> [Aim of the task]: Between the line containing "16: (473, 94, 1.17)" and the line containing "39: (152, 184, 0.43)" lies a run of lines; give that run again exactly, with both of those lines, and nothing else from the entries below.

> [Recorded data]:
=== Begin Enclosure ===

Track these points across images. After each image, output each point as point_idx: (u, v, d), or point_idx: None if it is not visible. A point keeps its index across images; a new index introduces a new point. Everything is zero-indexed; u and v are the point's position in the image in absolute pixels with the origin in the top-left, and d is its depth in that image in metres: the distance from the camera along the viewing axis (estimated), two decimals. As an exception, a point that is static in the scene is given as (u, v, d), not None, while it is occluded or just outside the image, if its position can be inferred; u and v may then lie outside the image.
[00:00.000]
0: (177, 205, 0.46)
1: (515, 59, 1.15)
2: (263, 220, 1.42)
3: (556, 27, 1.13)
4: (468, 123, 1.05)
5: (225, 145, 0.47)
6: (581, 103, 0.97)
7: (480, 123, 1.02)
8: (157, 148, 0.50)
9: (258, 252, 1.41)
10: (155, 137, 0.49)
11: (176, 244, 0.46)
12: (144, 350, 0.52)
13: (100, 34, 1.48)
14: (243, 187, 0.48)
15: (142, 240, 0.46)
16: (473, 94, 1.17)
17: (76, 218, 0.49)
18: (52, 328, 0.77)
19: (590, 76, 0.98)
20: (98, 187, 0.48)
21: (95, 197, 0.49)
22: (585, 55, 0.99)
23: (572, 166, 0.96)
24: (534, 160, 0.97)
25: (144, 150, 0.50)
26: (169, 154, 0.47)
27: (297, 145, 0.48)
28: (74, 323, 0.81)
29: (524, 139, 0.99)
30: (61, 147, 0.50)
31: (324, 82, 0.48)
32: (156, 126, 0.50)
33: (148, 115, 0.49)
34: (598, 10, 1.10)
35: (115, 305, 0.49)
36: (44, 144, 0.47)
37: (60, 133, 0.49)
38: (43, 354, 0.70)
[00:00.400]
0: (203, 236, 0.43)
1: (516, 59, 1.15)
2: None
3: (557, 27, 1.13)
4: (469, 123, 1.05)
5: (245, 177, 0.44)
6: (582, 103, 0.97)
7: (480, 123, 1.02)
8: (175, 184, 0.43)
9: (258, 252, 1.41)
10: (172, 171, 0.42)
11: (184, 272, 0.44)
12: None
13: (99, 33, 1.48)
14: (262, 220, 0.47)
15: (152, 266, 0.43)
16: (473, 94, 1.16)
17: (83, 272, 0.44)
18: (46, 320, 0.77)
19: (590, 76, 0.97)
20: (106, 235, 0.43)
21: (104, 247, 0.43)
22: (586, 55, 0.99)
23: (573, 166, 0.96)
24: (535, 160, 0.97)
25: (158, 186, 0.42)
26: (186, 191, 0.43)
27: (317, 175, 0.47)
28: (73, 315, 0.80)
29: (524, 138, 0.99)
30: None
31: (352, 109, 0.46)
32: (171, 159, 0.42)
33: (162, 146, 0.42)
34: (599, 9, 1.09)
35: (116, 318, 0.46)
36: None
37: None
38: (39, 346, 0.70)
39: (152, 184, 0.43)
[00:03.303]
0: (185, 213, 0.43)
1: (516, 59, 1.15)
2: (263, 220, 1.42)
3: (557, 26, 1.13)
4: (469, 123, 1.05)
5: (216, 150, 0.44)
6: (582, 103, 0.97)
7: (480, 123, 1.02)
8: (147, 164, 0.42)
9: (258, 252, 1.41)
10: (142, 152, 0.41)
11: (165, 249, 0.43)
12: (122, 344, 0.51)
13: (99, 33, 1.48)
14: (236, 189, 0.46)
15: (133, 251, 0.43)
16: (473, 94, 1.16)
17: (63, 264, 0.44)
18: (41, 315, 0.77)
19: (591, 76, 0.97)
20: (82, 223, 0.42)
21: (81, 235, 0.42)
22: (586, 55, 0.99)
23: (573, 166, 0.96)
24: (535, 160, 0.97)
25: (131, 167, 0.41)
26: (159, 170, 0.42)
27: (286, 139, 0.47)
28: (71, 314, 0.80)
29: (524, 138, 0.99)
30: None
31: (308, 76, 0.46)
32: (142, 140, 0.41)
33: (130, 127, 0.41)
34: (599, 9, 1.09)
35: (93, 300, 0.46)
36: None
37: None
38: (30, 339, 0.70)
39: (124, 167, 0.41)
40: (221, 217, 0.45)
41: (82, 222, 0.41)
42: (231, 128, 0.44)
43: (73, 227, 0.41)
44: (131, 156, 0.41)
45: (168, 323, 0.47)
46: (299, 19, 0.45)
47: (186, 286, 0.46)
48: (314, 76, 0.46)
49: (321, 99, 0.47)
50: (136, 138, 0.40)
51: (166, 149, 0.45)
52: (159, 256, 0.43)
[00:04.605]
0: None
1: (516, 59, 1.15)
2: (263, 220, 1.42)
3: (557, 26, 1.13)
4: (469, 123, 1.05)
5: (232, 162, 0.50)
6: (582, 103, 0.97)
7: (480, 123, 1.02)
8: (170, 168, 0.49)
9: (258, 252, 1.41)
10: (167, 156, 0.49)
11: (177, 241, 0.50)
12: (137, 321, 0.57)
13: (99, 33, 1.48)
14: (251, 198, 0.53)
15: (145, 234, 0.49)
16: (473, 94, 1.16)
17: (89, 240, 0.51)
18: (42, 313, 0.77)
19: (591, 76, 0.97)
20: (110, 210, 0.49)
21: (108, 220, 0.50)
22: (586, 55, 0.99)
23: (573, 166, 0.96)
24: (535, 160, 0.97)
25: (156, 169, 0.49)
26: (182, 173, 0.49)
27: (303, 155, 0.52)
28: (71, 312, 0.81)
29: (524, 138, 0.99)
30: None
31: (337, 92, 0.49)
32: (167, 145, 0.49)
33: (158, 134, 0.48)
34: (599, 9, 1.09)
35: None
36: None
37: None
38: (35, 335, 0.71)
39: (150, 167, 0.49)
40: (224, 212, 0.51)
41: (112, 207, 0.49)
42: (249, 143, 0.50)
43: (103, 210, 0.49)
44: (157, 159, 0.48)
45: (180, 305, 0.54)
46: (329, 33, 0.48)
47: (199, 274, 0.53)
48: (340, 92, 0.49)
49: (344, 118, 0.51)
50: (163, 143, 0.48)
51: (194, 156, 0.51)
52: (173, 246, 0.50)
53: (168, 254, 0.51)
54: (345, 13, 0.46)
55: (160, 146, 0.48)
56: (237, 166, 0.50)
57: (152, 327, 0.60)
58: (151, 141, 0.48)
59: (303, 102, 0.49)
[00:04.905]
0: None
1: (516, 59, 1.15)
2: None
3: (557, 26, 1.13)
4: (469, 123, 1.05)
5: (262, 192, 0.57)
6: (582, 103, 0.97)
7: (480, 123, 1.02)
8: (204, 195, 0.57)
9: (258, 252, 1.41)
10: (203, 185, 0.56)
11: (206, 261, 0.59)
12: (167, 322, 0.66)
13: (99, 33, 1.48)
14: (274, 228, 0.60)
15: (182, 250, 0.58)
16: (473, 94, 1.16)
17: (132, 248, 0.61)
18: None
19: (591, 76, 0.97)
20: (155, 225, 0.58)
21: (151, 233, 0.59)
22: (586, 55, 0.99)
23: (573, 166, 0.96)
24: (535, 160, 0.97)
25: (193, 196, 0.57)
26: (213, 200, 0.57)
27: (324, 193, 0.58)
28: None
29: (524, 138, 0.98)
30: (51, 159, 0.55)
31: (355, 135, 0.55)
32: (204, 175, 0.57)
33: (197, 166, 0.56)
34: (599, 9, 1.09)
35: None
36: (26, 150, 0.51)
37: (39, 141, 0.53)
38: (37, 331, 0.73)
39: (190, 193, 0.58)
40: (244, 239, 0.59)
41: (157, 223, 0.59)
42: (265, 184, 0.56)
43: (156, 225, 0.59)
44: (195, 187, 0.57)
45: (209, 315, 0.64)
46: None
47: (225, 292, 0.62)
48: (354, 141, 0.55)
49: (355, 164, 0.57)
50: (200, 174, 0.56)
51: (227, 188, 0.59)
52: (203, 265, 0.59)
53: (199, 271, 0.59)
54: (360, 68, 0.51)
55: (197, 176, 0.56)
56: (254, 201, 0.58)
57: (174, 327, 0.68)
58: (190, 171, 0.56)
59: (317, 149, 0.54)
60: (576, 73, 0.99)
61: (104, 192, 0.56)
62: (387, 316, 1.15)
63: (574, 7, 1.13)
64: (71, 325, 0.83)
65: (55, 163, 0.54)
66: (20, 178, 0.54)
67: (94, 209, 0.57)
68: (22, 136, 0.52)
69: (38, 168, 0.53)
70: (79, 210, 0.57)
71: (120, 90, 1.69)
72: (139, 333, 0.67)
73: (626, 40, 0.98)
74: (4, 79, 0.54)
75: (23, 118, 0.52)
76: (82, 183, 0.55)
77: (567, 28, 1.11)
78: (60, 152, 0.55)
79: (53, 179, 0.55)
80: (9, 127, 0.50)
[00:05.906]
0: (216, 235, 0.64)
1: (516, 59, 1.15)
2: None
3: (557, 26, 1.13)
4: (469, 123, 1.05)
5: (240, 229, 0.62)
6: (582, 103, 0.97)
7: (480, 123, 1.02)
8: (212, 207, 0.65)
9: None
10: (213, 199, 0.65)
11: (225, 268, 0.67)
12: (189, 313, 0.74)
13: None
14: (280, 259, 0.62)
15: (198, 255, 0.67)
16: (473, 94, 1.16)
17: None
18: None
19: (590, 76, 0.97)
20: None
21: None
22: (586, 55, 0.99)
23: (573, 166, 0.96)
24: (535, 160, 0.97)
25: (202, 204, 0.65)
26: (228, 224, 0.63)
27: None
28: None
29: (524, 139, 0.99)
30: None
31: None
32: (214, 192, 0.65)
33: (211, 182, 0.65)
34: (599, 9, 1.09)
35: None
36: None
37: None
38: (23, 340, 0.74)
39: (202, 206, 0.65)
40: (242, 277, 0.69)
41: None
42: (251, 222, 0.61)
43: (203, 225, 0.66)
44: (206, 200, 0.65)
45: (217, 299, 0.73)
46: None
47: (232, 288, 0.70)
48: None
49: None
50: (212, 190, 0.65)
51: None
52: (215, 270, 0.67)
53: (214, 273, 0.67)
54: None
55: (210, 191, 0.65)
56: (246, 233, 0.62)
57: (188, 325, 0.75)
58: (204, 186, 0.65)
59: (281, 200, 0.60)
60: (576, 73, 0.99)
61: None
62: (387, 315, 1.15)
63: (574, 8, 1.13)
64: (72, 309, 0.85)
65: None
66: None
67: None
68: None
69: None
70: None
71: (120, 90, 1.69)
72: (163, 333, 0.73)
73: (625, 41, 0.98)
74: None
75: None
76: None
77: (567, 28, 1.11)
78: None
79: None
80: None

=== End Enclosure ===

> [Answer box]:
16: (473, 94, 1.17)
17: (76, 218, 0.49)
18: (52, 328, 0.77)
19: (590, 76, 0.98)
20: (98, 187, 0.48)
21: (95, 197, 0.49)
22: (585, 55, 0.99)
23: (572, 166, 0.96)
24: (534, 160, 0.97)
25: (144, 150, 0.50)
26: (169, 154, 0.47)
27: (297, 145, 0.48)
28: (74, 323, 0.81)
29: (524, 139, 0.99)
30: (61, 147, 0.50)
31: (324, 82, 0.48)
32: (156, 126, 0.50)
33: (148, 115, 0.49)
34: (598, 10, 1.10)
35: (115, 305, 0.49)
36: (44, 144, 0.47)
37: (60, 133, 0.49)
38: (43, 354, 0.70)
[00:00.400]
0: (203, 236, 0.43)
1: (516, 59, 1.15)
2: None
3: (557, 27, 1.13)
4: (469, 123, 1.05)
5: (245, 177, 0.44)
6: (582, 103, 0.97)
7: (480, 123, 1.02)
8: (175, 184, 0.43)
9: (258, 252, 1.41)
10: (172, 171, 0.42)
11: (184, 272, 0.44)
12: None
13: (99, 33, 1.48)
14: (262, 220, 0.47)
15: (152, 266, 0.43)
16: (473, 94, 1.16)
17: (83, 272, 0.44)
18: (46, 320, 0.77)
19: (590, 76, 0.97)
20: (106, 235, 0.43)
21: (104, 247, 0.43)
22: (586, 55, 0.99)
23: (573, 166, 0.96)
24: (535, 160, 0.97)
25: (158, 186, 0.42)
26: (186, 191, 0.43)
27: (317, 175, 0.47)
28: (73, 315, 0.80)
29: (524, 138, 0.99)
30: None
31: (352, 109, 0.46)
32: (171, 159, 0.42)
33: (162, 146, 0.42)
34: (599, 9, 1.09)
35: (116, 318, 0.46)
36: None
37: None
38: (39, 346, 0.70)
39: (152, 184, 0.43)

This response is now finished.